The main focus of the hub will be supporting Sanofi’s drug development by managing multi-centre clinical trials, accelerating the analysis of trial data and using innovative technology, such as gene therapy, multi-specific antibodies and polypeptide technology.
Sanofi also plans to use the hub to tackle therapeutic areas including vaccines, immunology and inflammation, multiple sclerosis and cardiovascular diseases.
This move confirms China as the third pillar of Sanofi’s clinical sciences and operations alongside the US and France. The new Chengdu location adds to the existing 11 regional offices and three production bases in the country, which have been established under the Sanofi China brand since 1982.

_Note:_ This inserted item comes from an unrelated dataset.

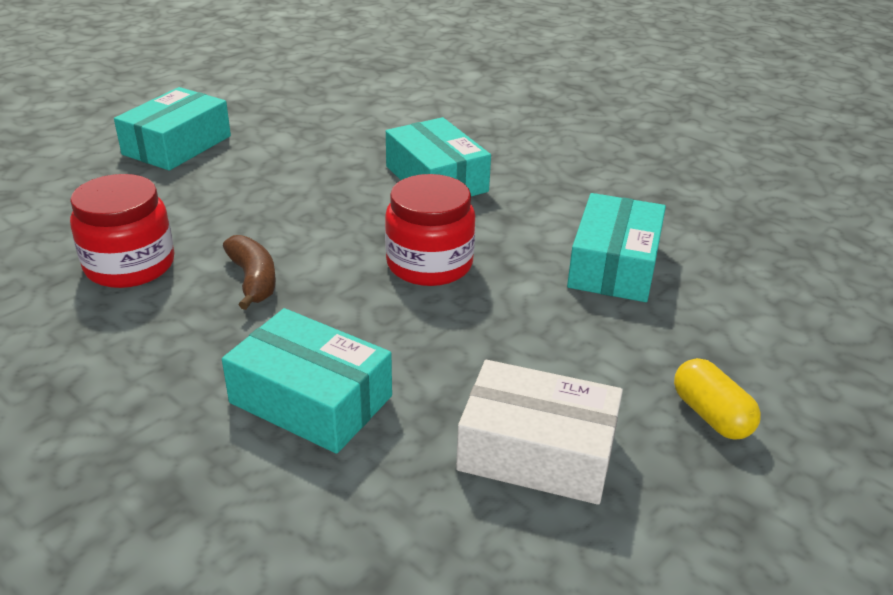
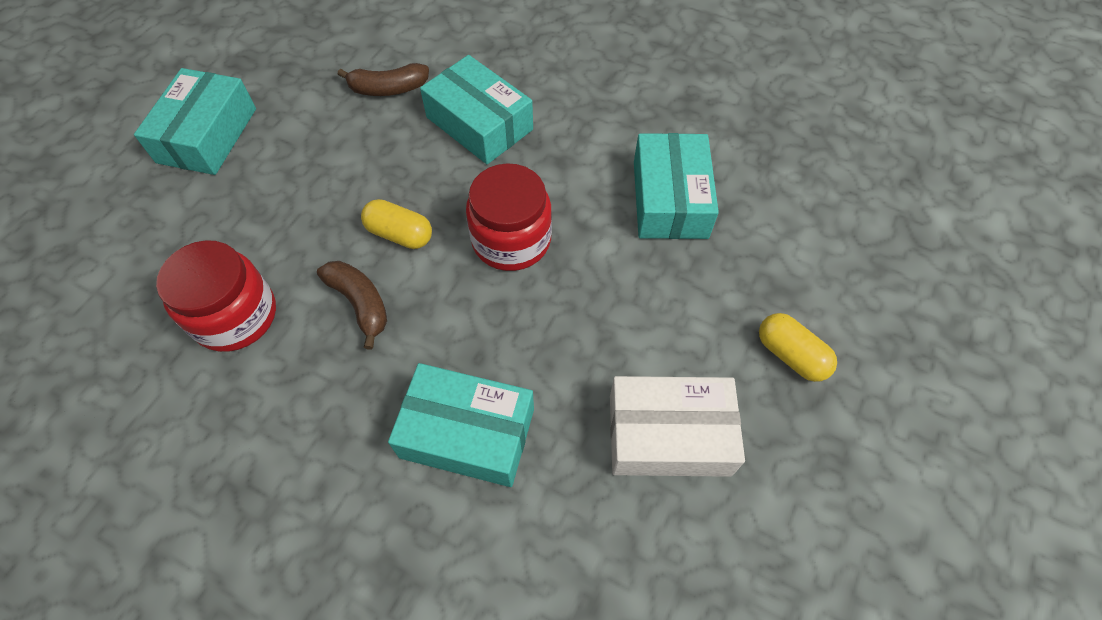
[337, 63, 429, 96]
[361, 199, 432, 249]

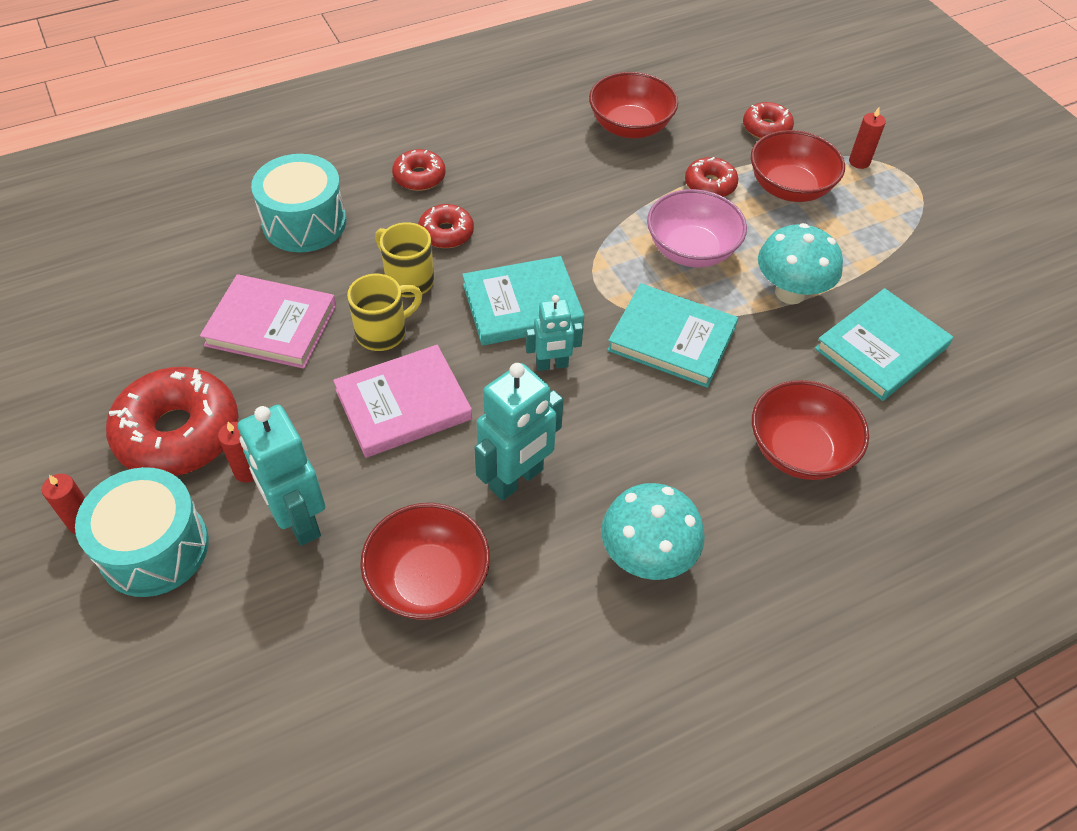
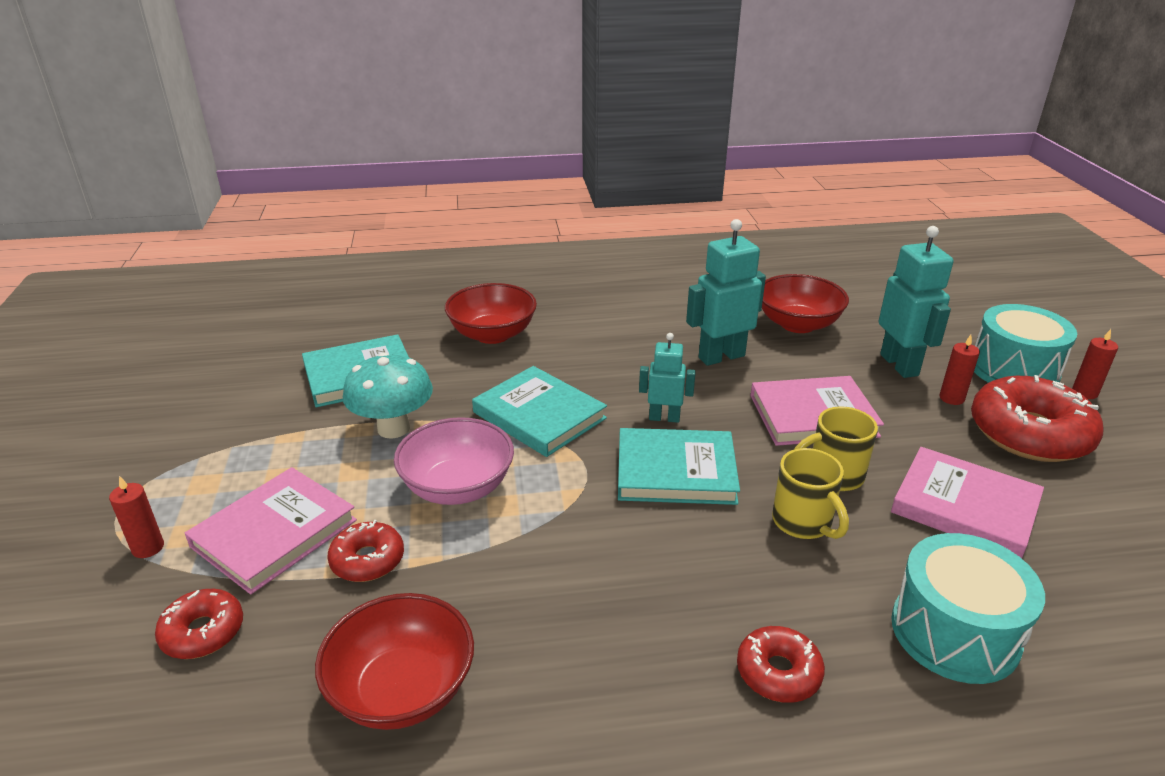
[418, 204, 474, 248] (first image)
[601, 483, 705, 580] (first image)
[185, 467, 357, 594]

The company claims it wants to take advantage of local talent in pharmaceutical R&D and aims to recruit 300 professionals by 2020.
Sanofi senior vice-president and R&D operations global head Zhang Zi said: “Through this new Hub, we will take full advantage of our global experience and R&D capabilities together with local scientific research strengths to further improve innovation.

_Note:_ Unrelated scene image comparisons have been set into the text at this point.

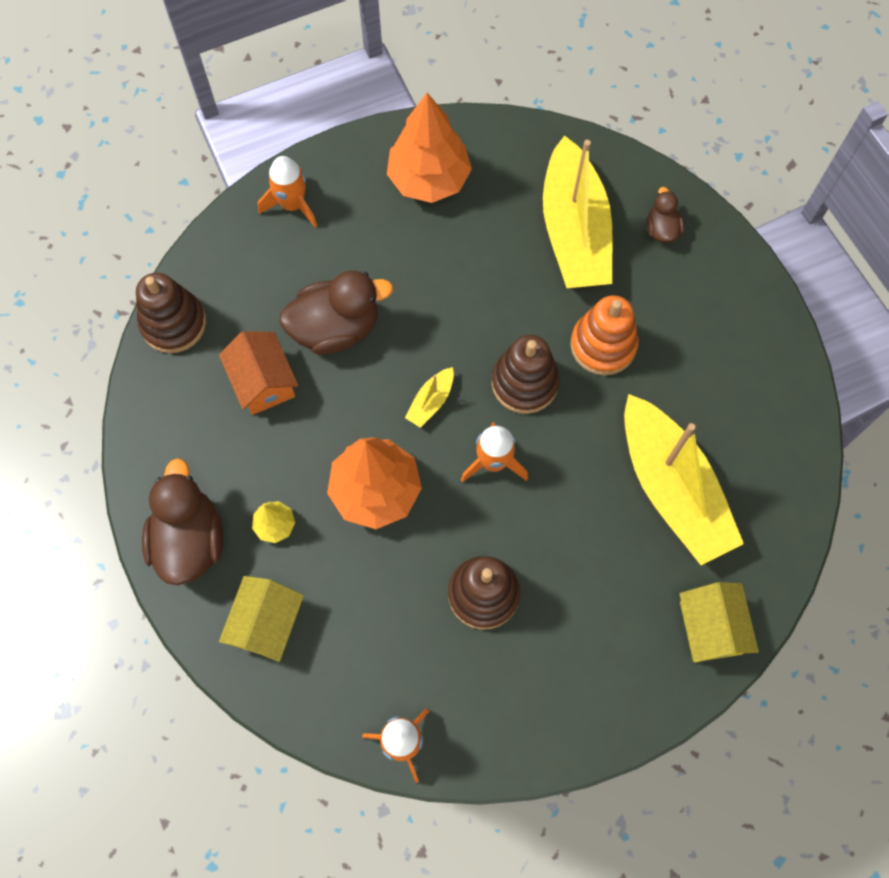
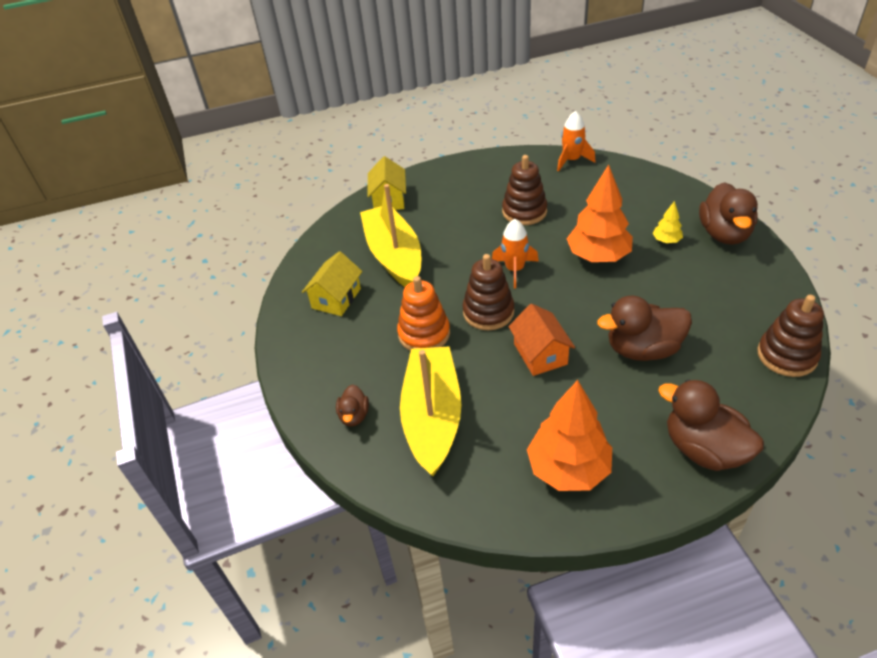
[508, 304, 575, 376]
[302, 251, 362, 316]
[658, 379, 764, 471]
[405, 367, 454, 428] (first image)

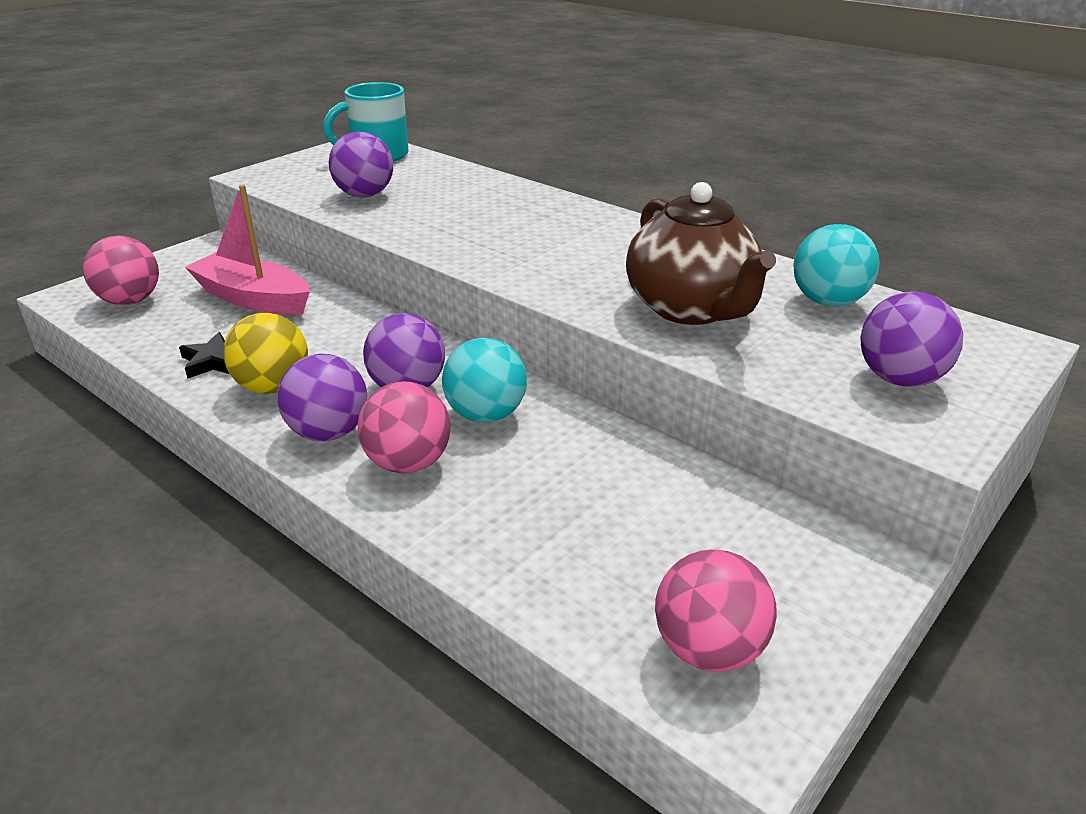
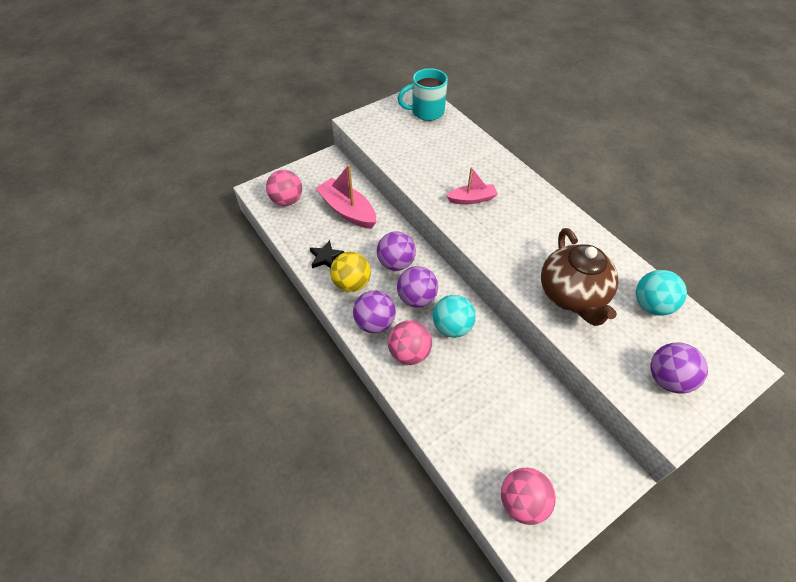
[377, 231, 416, 271]
[446, 167, 498, 204]

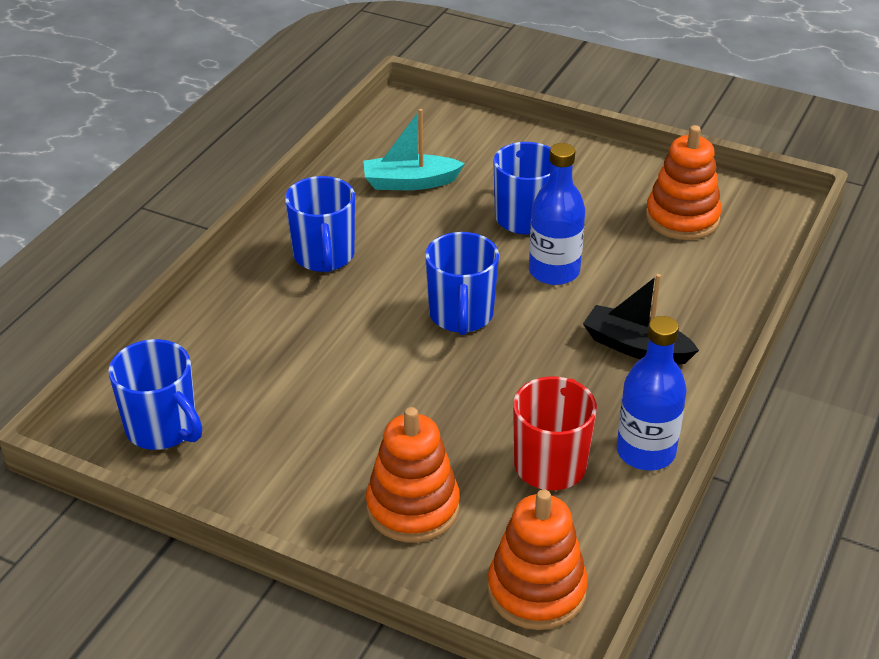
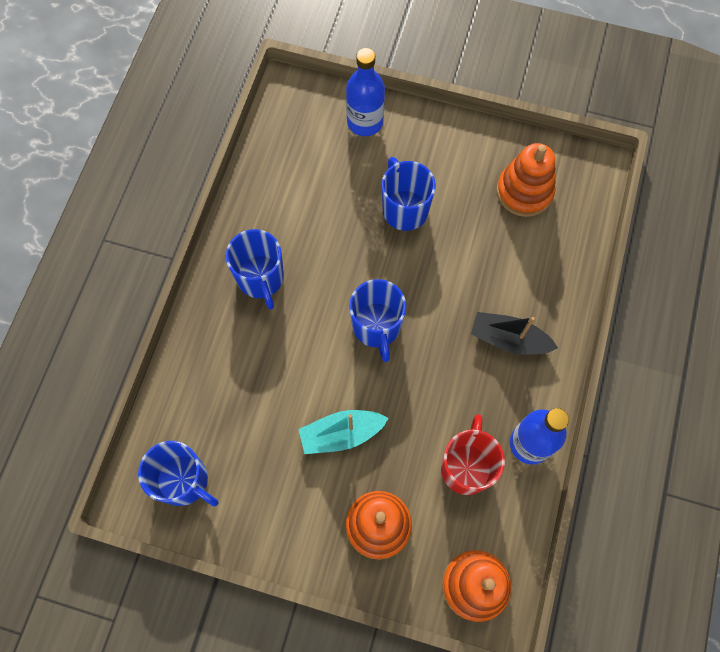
[298, 410, 389, 454]
[346, 48, 385, 136]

“Our goal is to link China’s innovative achievements with the global ecosystem and develop innovative drugs in China that could benefit patients around the world.”
This investment in Chengdu follows Sanofi’s integration of its infectious disease unit into German drug discovery company Evotec for €60m in July and acquisition of nanotechnology company Ablynx for $3.9bn in June.

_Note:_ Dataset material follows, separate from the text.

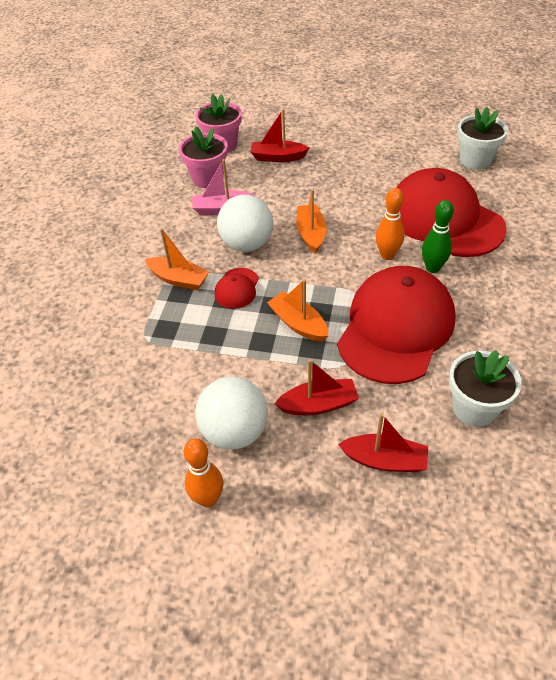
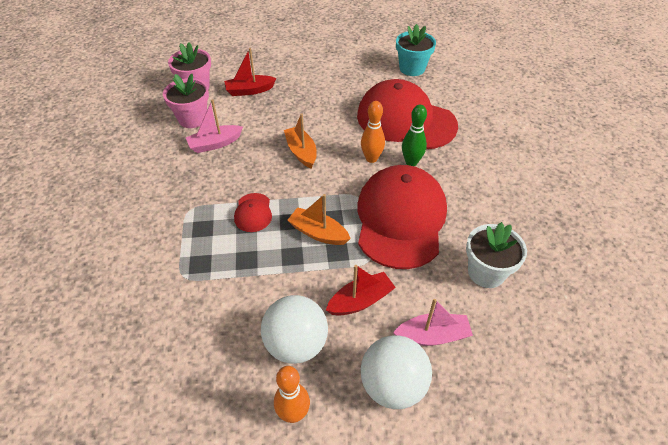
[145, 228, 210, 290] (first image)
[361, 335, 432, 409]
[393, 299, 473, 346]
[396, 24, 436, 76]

The purchase of Ablynx is expected by the company to support its R&D programmes. Sanofi CEO Olivier Brandicourt said: “With Ablynx, we continue to advance the strategic transformation of our Research and Development, expanding our late-stage pipeline and strengthening our platform for growth in rare blood disorders.
The French biopharmaceutical company also sold its generic drugs business Zentiva to Advent for €1.9bn. Zentiva is based in the Czech Republic and serves more than 40 million patients across 25 European countries.